It’s fashionable these days for people to “embrace diversity.” But what does that really mean?
Of course, the warm-and-fuzzy blanket of inclusion covers race and sexual orientation. But it is seldom extended to temperament—despite the fact that our temperament arguably shapes us more than anything else.
I’m a quiet person by nature. Although I can be sociable and outgoing, I generally tend to keep to myself. It’s part of my makeup; it’s just who I am.
Yet seldom a week goes by that someone’s not trying to “reform” me.
I used to know a woman who would strong-arm me into attending her parties—and then berate me when I didn’t stay. I had a boss whose singular mission was to make me more “assertive.” I’ve been teased by my family and ribbed by my friends. All for being myself.
Lately, I’ve been noticing a similar trend at work. There has been a slow, but pronounced, cultural shift. My contributions are highly valued. But my temperament? Not so much. I find myself on the outskirts of a macho culture of push-up contests and high-fives. It’s a lonely feeling.
Fortunately, I’m not really alone. I have a handful of friends who love me, even if I am low-key. And I have Esteban, who has never once set out to change me. He’s always embraced me just the way I am.

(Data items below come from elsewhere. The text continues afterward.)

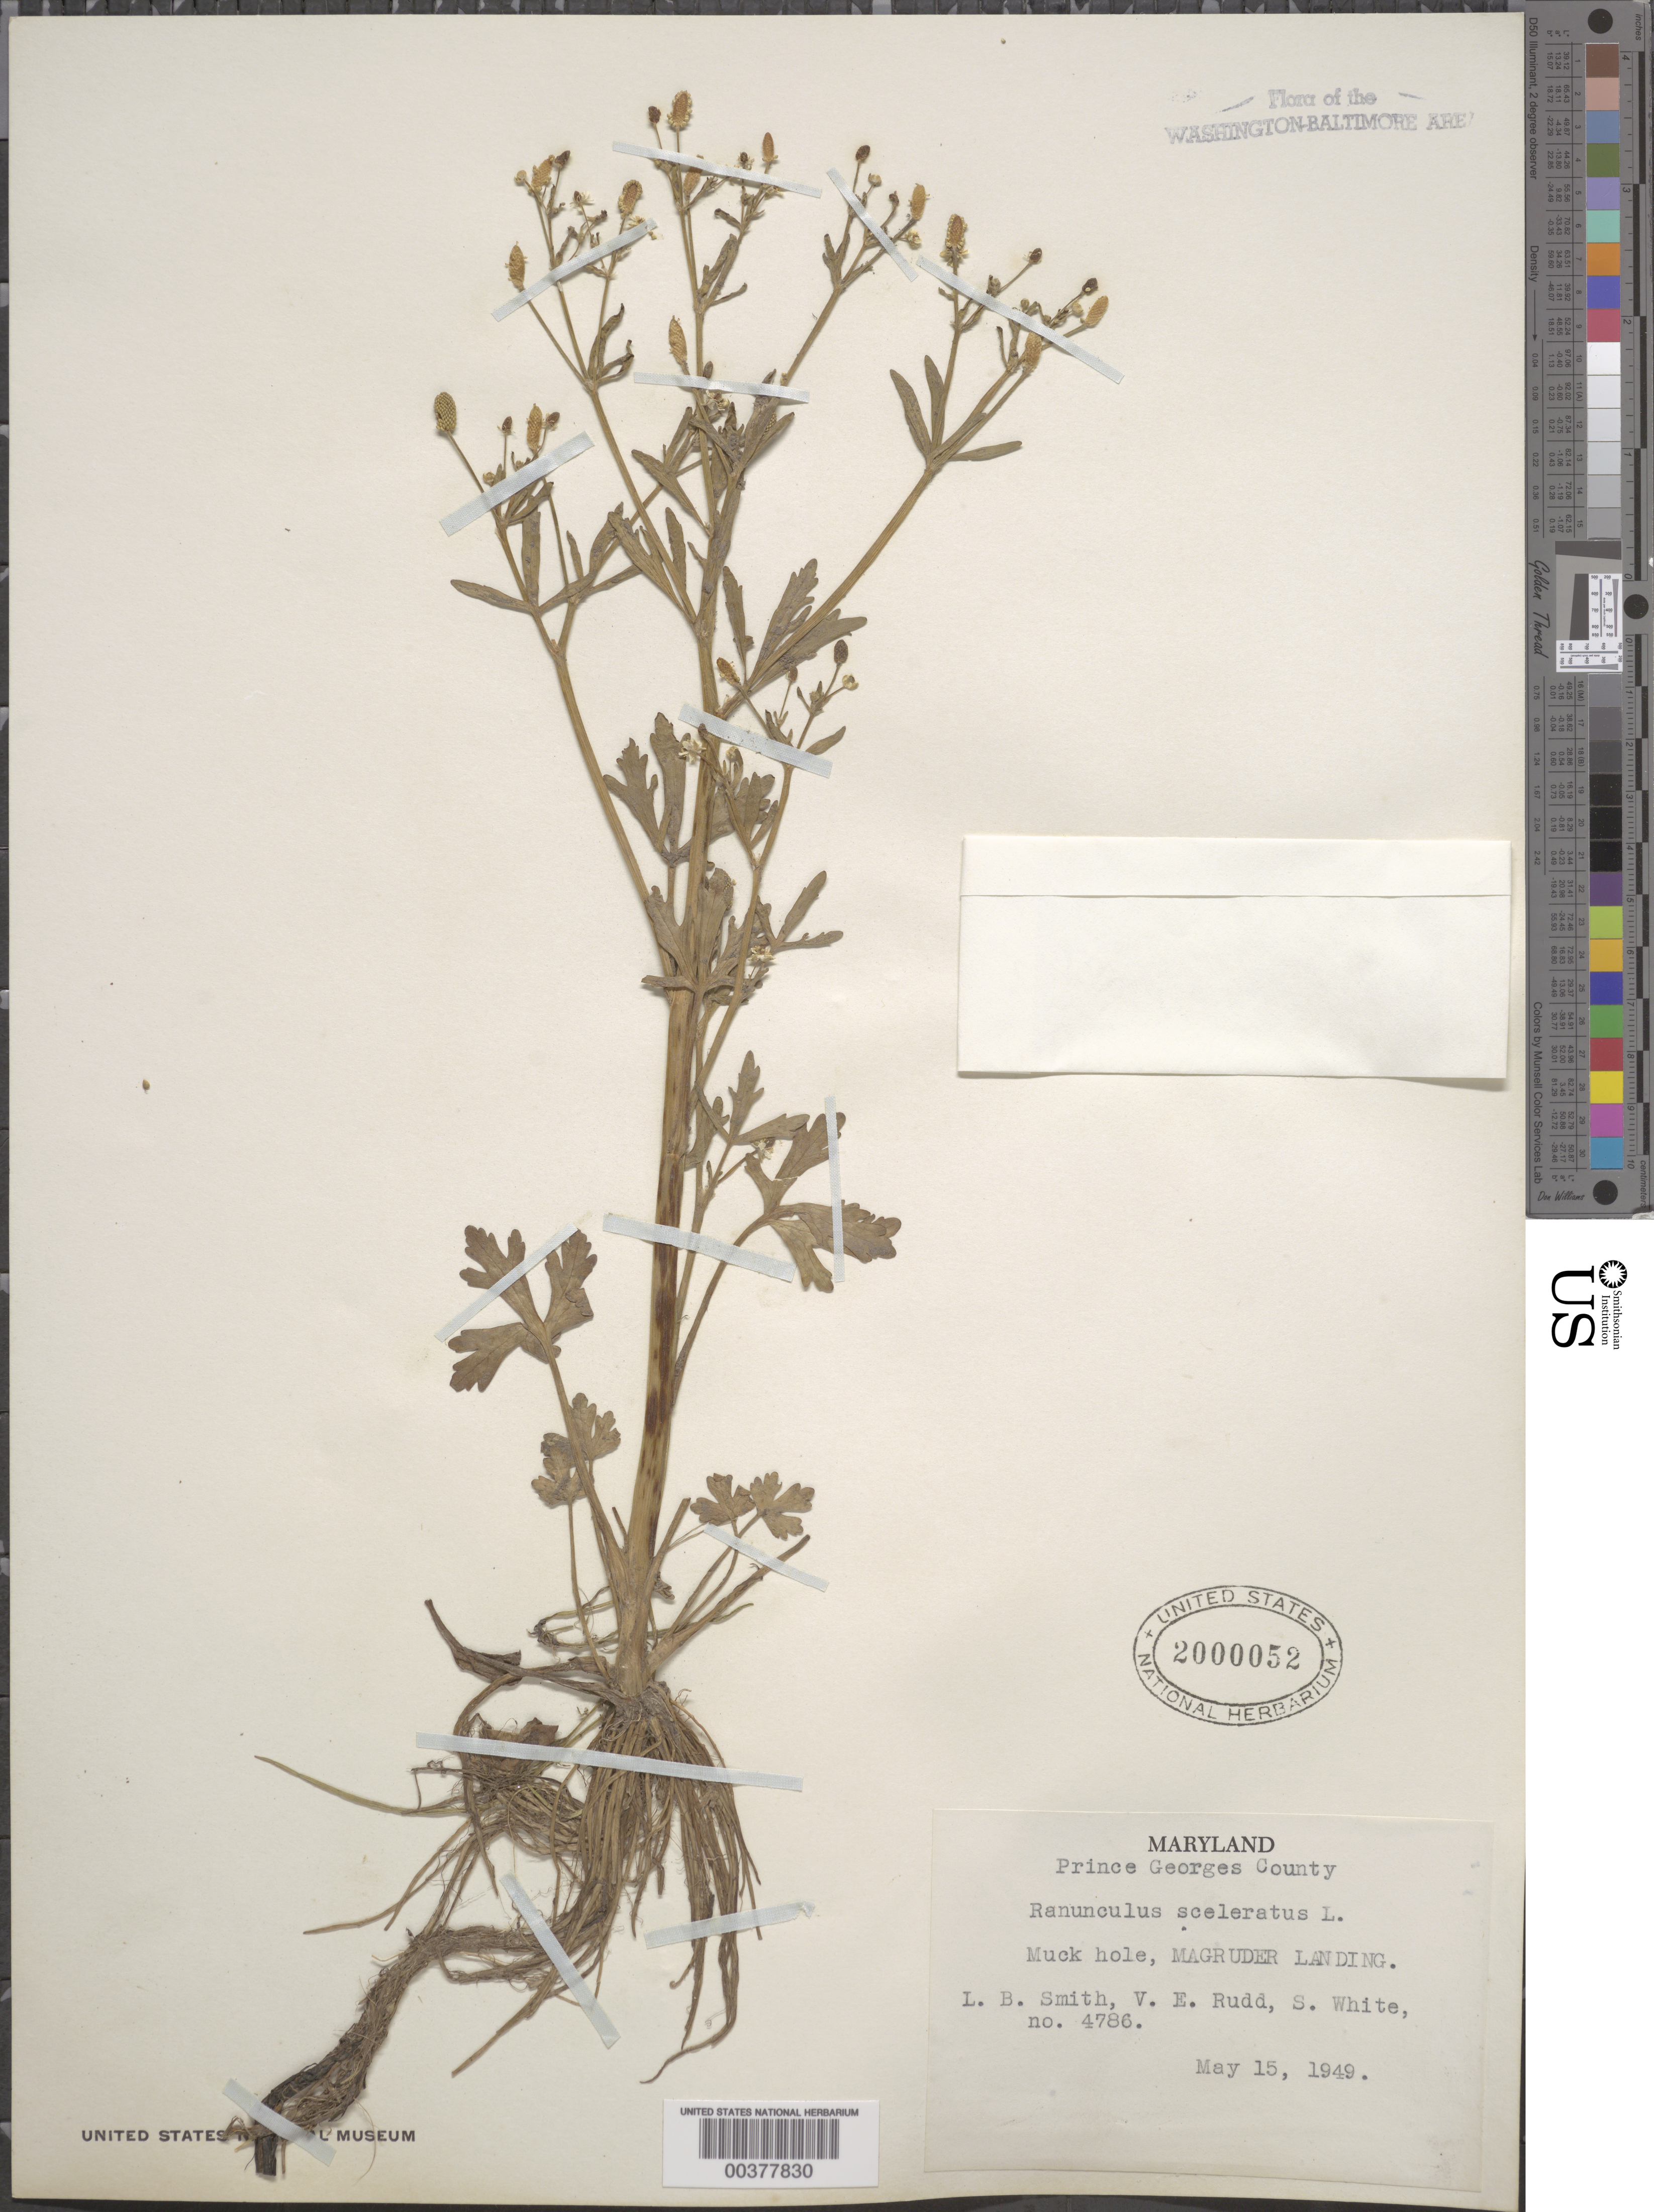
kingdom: Plantae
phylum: Tracheophyta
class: Magnoliopsida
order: Ranunculales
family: Ranunculaceae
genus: Ranunculus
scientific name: Ranunculus sceleratus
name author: L.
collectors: L. Smith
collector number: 4786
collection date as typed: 15 May 1949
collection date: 1949-05-15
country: United States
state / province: Maryland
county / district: Prince George's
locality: Magruder Landing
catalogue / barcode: US 2000052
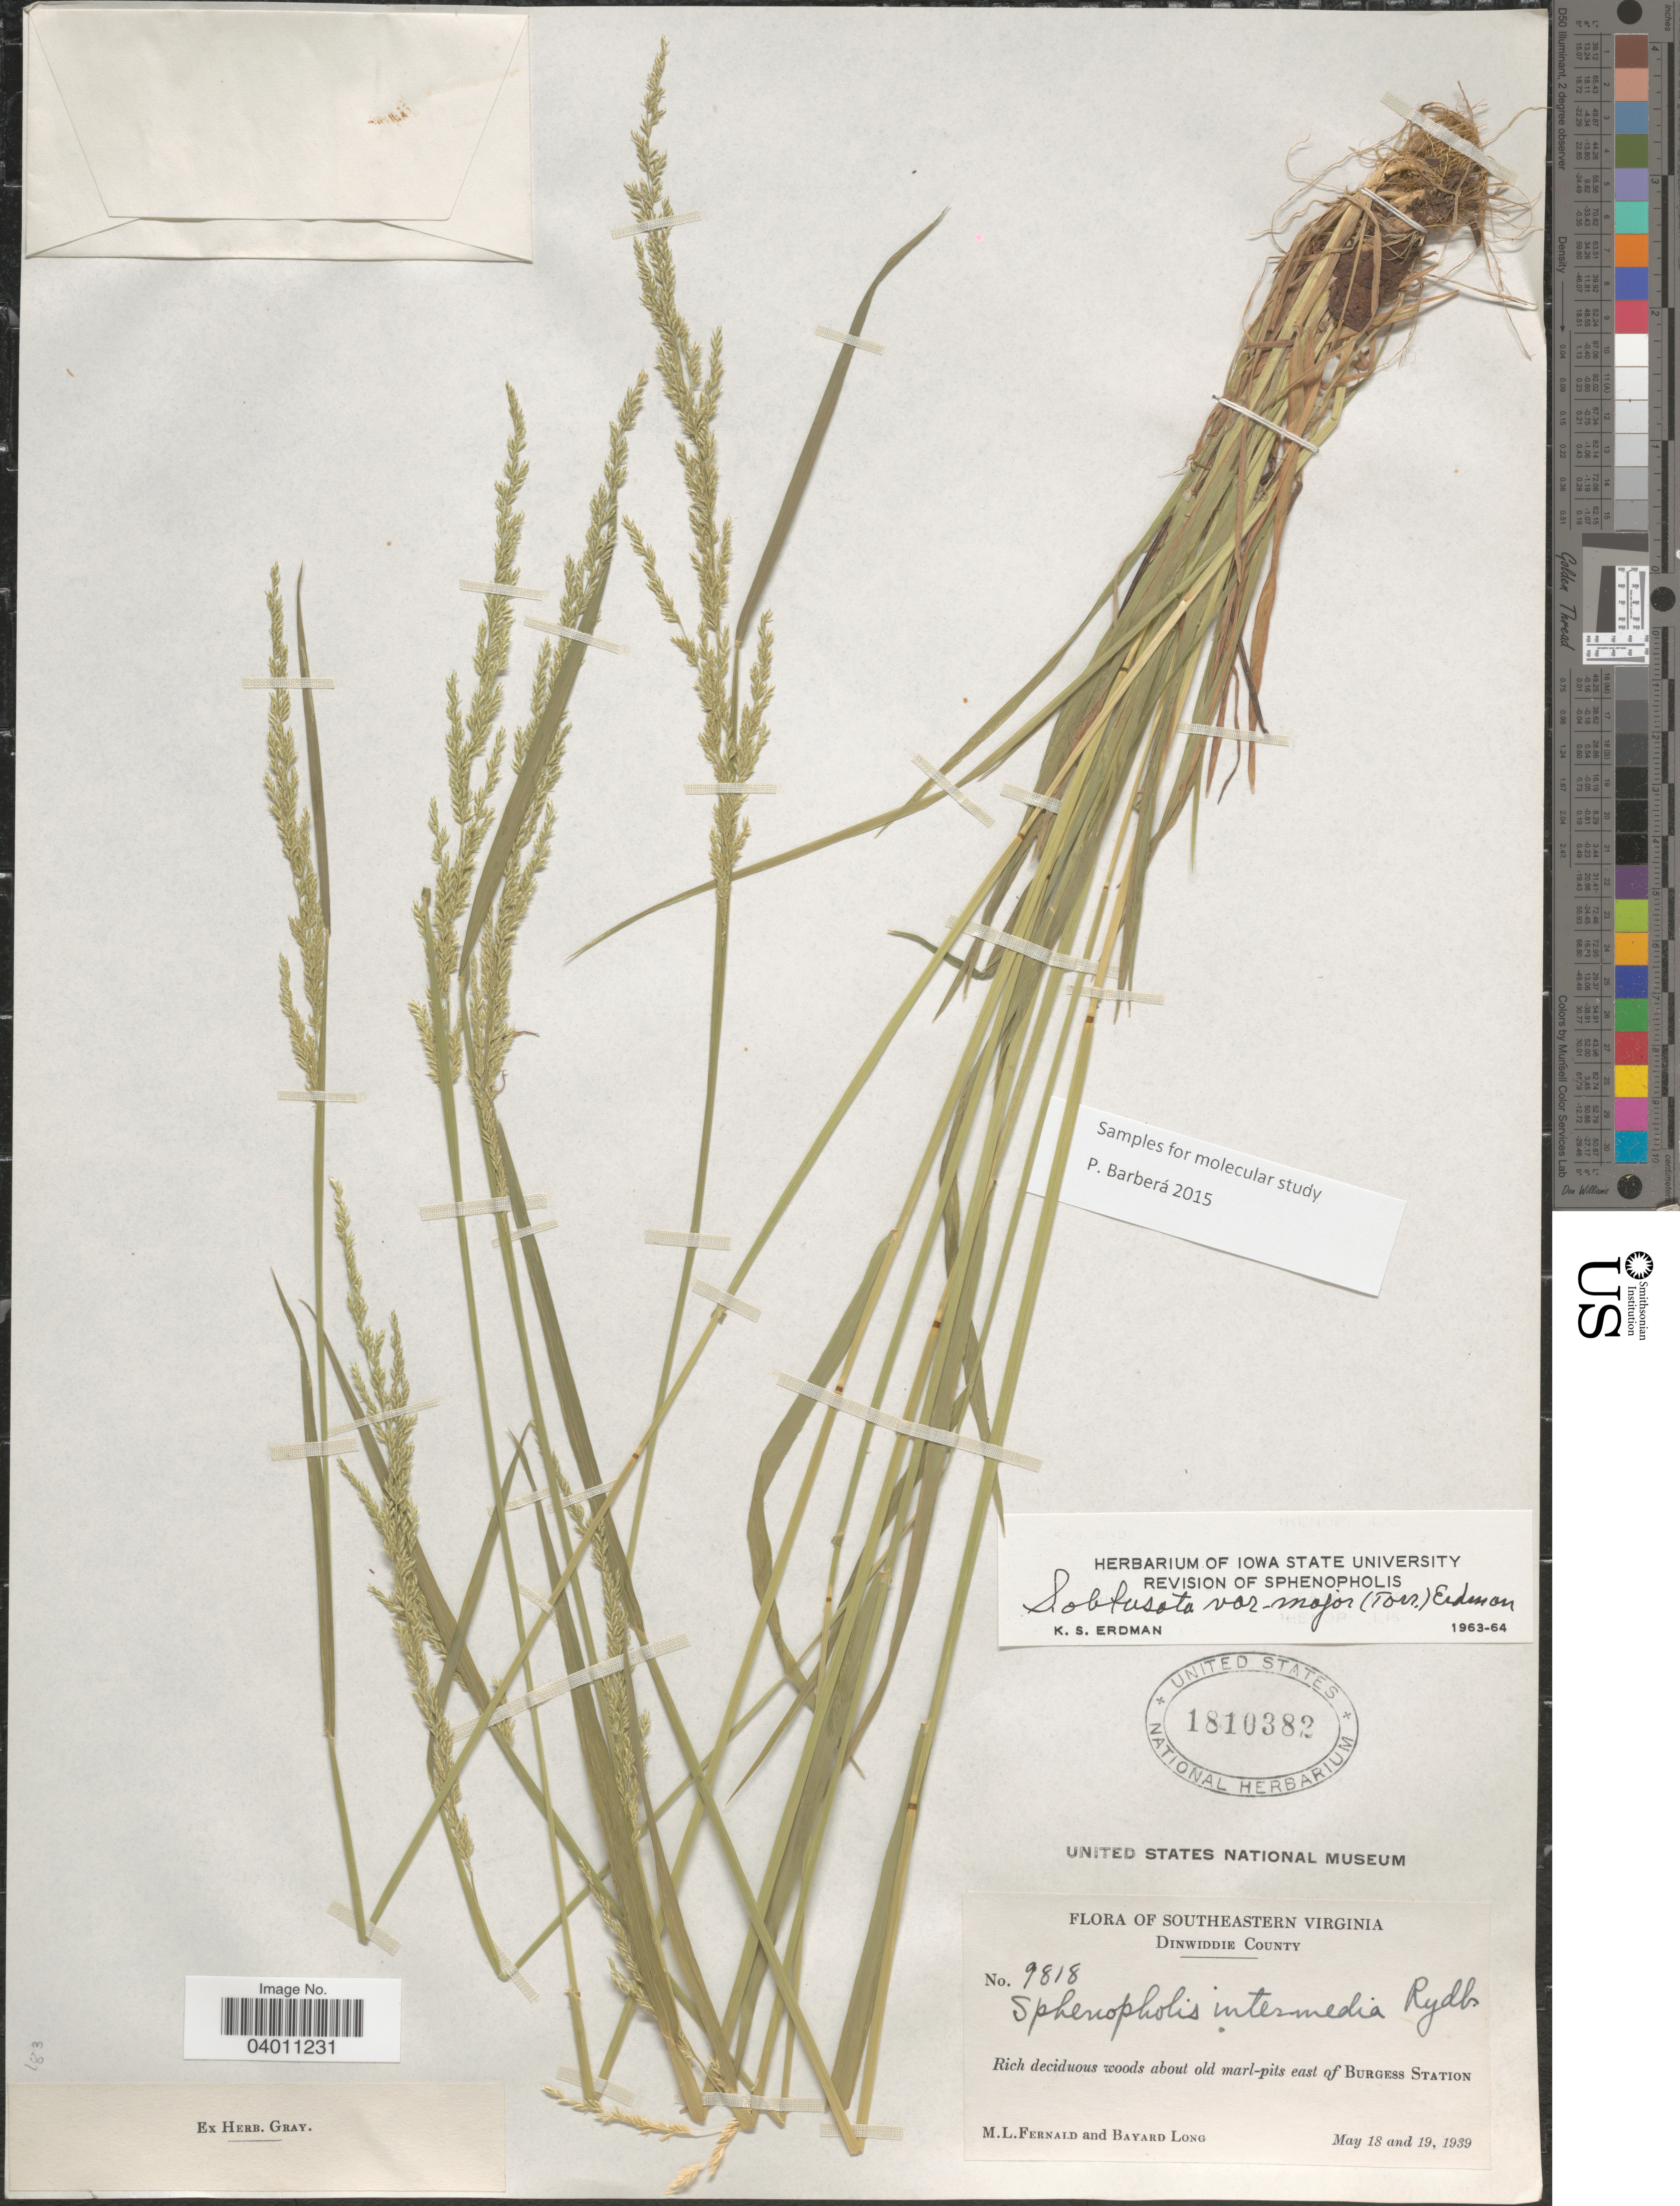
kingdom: Plantae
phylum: Tracheophyta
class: Liliopsida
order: Poales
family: Poaceae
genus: Sphenopholis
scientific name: Sphenopholis intermedia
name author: (Rydb.) Rydb.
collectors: M. L. Fernald & B. Long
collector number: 9818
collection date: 1939-05-18/1939-05-19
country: United States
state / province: Virginia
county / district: Dinwiddie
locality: Southeastern Virginia. Dinwiddie County. East of Burgess Station.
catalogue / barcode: US 1810382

Our culture values extroversion and aggression. But I don’t think we should devalue people who differ from that “ideal.” Accepting individuals’ temperaments is the first step in being truly inclusive and diverse.
Well said; proof once more that truth doesn’t need to be shouted (Glenn Beck, please take note. Glenn? GLENN!).
My wife, a self-identifying introvert who navigates social waters far better than I ever tried to, told me recently that extroverts gain energy from socializing with others; introverts feel drained by the same process. Just as I expected: extroverts ARE vampires.
Your fine post prompted me to revisit Jonathan Rauch’s beautiful bittersweet essay “Caring for Your Introvert” in The Atlantic, March 2003. It’s online and worth looking up.